スペシャリスト? ジェネラリスト?
マジシャンとしてどうなりたいのか、どうありたいのか、どうあるべきなのか、
どう生きるのか、そしてスペシャリストを目指すのか、ジェネラリストとして
安寧を得るのか…真面目にマジシャン人生と向き合う人であれば、必ず立ち
はだかる壁ではないでしょうか。
マジック業界での評価はともかく、世間に認知されて、テレビにも出まくって
稼ぎたい…逆に、収入じゃない、とにかくコンテストで受賞して同業者に一目
置かれたい…この辺りの人生観は人それぞれなので、そこに断定的な答えは
ないのでしょうね。
でもね、実は両方とも欲しいのですよ…マジック業界には、本当は稼ぎたい
のに「お金は追わない、食えるだけあればいい、夢を見せるんだ!」なんて聖人
君子みたいな人を散見しますが、平然とこれが言える人は、市場に受け入れ
られて有名になることからも稼ぐというレースからもドロップアウトしている
ことを、実は自覚しているのでは…。

**短い課題 a:** 上のマジシャンの生き方についての提示文から、「マジック業界での評価はともかく、世間に認知されて、テレビにも出まくって」で始まり「ことを、実は自覚しているのでは…。」まで続く部分を、一字一句変えずに書き出してもらえますか?

**課題用レコード:**

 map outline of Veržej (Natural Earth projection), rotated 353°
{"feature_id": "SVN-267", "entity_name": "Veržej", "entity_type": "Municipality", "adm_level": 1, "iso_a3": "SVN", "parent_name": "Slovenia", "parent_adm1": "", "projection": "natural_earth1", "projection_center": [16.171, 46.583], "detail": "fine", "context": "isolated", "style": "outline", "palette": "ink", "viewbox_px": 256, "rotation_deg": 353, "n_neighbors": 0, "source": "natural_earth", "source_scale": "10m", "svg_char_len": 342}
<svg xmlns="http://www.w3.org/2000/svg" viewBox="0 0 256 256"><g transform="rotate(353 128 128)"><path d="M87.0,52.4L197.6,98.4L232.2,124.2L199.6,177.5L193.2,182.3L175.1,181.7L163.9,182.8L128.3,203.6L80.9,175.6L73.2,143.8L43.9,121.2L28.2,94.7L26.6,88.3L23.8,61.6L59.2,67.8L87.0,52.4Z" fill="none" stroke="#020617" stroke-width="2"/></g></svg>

==

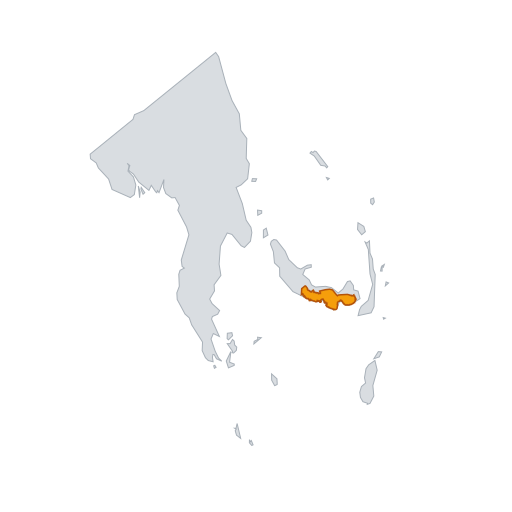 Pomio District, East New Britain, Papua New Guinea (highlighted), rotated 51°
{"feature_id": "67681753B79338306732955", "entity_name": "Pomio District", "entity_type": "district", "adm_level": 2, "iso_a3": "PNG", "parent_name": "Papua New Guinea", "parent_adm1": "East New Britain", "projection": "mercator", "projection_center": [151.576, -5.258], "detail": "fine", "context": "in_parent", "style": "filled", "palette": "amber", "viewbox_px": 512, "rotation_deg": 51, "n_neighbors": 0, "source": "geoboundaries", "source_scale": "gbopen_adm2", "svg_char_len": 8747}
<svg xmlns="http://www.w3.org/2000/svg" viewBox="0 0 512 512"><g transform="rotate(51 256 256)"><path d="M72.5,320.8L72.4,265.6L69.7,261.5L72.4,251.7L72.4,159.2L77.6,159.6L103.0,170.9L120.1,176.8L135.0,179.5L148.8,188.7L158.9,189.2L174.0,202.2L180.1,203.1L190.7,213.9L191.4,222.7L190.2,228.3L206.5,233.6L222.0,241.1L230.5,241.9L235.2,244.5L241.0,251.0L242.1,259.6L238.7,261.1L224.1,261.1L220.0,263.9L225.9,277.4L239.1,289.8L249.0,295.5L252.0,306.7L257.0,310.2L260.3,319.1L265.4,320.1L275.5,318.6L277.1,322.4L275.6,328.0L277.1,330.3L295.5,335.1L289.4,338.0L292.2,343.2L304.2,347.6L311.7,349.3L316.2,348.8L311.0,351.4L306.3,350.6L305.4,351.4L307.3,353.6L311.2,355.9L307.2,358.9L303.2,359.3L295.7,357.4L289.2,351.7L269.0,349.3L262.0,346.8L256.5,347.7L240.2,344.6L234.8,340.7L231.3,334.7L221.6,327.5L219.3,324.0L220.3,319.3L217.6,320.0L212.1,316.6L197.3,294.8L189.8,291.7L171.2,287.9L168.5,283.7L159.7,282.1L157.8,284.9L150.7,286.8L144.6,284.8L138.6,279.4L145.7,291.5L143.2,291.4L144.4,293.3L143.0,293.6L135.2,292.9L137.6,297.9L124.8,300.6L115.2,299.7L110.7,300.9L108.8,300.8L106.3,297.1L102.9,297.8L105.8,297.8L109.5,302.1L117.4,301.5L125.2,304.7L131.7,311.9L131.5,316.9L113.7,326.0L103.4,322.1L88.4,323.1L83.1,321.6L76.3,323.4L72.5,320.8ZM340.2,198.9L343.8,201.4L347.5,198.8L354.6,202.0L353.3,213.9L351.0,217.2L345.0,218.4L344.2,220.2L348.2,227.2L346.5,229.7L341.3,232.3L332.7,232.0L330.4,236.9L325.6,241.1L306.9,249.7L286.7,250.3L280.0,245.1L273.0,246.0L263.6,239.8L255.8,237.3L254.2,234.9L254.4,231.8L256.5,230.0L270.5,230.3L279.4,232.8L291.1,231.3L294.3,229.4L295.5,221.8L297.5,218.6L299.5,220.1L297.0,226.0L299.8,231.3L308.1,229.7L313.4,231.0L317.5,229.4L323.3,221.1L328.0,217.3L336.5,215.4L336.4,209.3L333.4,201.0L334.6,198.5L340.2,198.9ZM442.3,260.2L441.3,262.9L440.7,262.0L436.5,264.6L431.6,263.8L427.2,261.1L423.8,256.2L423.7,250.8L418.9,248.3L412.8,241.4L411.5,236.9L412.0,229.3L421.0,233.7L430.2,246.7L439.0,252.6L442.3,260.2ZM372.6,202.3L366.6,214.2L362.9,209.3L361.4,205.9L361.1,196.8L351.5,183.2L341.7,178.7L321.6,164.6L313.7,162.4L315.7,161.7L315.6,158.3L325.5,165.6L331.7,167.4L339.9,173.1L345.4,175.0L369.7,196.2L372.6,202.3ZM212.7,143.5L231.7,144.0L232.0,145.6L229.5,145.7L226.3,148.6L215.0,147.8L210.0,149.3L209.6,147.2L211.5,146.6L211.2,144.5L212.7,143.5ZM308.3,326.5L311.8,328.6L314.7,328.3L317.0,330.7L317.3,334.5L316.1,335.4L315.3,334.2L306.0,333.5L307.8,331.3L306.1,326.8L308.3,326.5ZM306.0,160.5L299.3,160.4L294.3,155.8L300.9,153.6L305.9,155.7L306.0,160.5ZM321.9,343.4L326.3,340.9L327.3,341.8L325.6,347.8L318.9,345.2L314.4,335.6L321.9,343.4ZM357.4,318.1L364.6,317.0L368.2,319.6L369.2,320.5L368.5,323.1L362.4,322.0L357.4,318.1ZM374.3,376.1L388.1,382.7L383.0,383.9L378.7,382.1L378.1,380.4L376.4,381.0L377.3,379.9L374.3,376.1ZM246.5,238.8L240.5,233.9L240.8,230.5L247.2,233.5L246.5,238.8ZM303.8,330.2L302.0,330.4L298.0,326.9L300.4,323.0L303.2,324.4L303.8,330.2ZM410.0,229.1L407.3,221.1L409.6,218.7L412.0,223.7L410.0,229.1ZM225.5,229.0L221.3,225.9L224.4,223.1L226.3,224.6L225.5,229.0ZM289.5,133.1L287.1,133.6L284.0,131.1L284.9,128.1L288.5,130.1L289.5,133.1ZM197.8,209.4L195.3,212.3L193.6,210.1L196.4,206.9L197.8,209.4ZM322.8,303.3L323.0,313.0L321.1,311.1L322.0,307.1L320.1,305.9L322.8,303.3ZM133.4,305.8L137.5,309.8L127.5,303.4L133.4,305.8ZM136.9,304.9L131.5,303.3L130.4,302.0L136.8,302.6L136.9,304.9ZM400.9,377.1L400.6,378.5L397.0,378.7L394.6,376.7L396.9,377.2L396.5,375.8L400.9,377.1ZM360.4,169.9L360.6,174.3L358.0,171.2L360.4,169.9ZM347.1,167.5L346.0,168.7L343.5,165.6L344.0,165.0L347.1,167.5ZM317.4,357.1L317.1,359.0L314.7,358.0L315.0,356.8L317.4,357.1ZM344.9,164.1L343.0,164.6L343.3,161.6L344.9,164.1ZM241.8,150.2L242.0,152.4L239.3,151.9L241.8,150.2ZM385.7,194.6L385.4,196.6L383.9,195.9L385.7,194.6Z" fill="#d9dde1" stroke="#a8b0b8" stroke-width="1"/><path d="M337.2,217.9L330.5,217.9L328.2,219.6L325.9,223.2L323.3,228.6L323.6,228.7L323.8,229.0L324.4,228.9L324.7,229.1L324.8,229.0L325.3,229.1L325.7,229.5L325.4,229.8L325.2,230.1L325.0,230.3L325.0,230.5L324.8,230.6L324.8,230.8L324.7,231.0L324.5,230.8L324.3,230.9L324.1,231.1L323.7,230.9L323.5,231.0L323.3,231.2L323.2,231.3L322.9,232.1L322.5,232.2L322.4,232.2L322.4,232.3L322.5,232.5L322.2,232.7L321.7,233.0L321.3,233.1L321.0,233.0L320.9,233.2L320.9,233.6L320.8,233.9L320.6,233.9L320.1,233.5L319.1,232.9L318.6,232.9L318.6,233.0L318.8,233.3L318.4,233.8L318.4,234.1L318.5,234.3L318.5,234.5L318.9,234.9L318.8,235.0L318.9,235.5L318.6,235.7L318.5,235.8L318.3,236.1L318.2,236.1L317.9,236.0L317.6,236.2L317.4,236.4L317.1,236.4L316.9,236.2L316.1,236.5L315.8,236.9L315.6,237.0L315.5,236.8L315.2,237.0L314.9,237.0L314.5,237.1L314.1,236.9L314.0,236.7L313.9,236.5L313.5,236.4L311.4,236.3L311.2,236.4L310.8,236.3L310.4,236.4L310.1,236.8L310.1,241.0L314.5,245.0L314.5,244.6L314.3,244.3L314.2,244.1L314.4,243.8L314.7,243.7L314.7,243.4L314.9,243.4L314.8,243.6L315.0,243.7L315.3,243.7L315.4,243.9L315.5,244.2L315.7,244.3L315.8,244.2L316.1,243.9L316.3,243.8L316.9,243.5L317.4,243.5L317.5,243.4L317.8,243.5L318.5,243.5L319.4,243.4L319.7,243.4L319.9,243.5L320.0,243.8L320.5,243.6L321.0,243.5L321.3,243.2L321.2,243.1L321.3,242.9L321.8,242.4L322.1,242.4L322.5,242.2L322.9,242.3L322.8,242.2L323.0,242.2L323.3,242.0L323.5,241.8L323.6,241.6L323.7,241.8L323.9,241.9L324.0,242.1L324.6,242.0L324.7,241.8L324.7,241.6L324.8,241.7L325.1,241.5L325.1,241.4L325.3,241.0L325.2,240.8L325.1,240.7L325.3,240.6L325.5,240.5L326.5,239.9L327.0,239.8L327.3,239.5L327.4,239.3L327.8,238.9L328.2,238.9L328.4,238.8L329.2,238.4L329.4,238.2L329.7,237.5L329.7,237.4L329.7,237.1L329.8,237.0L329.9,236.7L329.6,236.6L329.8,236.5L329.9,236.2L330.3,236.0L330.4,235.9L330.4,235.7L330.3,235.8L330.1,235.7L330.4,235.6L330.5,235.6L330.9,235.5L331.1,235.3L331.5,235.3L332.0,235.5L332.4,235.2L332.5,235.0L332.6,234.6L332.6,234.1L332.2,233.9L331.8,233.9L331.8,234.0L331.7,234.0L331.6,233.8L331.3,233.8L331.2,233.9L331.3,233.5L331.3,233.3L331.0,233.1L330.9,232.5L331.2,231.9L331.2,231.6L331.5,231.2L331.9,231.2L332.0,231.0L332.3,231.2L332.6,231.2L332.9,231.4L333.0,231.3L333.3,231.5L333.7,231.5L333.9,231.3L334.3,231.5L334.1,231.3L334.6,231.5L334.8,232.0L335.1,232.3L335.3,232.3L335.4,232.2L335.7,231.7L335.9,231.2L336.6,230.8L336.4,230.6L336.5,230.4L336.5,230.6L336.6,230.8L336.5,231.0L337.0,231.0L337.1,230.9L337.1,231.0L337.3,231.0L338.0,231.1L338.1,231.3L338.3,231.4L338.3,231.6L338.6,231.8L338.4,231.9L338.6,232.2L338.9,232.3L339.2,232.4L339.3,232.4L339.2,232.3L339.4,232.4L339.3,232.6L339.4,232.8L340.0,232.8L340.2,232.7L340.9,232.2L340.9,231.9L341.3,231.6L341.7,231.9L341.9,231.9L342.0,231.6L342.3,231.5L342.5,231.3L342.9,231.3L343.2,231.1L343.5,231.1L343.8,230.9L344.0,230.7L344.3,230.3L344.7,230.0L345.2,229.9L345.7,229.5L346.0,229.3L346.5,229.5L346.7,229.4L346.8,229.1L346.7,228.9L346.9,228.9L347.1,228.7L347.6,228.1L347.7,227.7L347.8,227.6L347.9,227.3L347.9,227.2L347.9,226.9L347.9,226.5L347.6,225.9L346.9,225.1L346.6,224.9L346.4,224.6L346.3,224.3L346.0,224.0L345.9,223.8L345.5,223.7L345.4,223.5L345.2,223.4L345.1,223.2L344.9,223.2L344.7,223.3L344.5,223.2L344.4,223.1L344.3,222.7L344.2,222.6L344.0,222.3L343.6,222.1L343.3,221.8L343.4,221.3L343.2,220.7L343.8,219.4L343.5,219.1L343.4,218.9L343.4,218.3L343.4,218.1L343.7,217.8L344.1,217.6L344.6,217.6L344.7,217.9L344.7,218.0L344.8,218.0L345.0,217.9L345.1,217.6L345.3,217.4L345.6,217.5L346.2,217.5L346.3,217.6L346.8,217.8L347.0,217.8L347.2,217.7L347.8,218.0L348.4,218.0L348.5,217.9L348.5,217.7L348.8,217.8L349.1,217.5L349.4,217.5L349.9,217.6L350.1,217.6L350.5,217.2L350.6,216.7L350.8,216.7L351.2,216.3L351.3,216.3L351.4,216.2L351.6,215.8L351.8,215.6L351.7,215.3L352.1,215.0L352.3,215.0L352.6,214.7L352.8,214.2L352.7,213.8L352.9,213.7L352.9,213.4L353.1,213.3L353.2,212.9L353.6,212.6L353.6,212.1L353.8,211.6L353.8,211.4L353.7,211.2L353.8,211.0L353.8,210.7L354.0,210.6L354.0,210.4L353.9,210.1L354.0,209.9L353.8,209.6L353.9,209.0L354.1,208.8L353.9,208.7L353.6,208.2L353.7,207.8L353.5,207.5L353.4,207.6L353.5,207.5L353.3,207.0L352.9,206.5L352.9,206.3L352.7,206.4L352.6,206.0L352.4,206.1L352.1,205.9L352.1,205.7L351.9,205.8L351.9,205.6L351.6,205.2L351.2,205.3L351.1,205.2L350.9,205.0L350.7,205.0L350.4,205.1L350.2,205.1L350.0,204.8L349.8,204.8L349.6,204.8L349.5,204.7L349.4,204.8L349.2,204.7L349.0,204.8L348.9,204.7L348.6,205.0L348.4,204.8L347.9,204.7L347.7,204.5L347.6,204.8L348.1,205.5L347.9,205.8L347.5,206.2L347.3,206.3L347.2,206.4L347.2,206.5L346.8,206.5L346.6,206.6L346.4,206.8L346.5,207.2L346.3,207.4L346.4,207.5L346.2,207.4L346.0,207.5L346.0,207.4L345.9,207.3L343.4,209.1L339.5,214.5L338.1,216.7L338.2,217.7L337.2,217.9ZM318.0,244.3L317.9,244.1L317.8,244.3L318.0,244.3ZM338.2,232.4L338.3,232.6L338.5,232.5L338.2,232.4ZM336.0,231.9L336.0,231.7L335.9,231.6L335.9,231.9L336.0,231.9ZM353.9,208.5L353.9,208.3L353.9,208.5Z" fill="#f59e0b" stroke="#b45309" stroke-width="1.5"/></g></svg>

**短い課題 b:** 上のレコードのうち、文字列「source」を含む行をすべて示してもらえますか?大文字と小文字は区別してください。

**解答 a:**
マジック業界での評価はともかく、世間に認知されて、テレビにも出まくって
稼ぎたい…逆に、収入じゃない、とにかくコンテストで受賞して同業者に一目
置かれたい…この辺りの人生観は人それぞれなので、そこに断定的な答えは
ないのでしょうね。
でもね、実は両方とも欲しいのですよ…マジック業界には、本当は稼ぎたい
のに「お金は追わない、食えるだけあればいい、夢を見せるんだ!」なんて聖人
君子みたいな人を散見しますが、平然とこれが言える人は、市場に受け入れ
られて有名になることからも稼ぐというレースからもドロップアウトしている
ことを、実は自覚しているのでは…。

**解答 b:**
{"feature_id": "SVN-267", "entity_name": "Veržej", "entity_type": "Municipality", "adm_level": 1, "iso_a3": "SVN", "parent_name": "Slovenia", "parent_adm1": "", "projection": "natural_earth1", "projection_center": [16.171, 46.583], "detail": "fine", "context": "isolated", "style": "outline", "palette": "ink", "viewbox_px": 256, "rotation_deg": 353, "n_neighbors": 0, "source": "natural_earth", "source_scale": "10m", "svg_char_len": 342}
{"feature_id": "67681753B79338306732955", "entity_name": "Pomio District", "entity_type": "district", "adm_level": 2, "iso_a3": "PNG", "parent_name": "Papua New Guinea", "parent_adm1": "East New Britain", "projection": "mercator", "projection_center": [151.576, -5.258], "detail": "fine", "context": "in_parent", "style": "filled", "palette": "amber", "viewbox_px": 512, "rotation_deg": 51, "n_neighbors": 0, "source": "geoboundaries", "source_scale": "gbopen_adm2", "svg_char_len": 8747}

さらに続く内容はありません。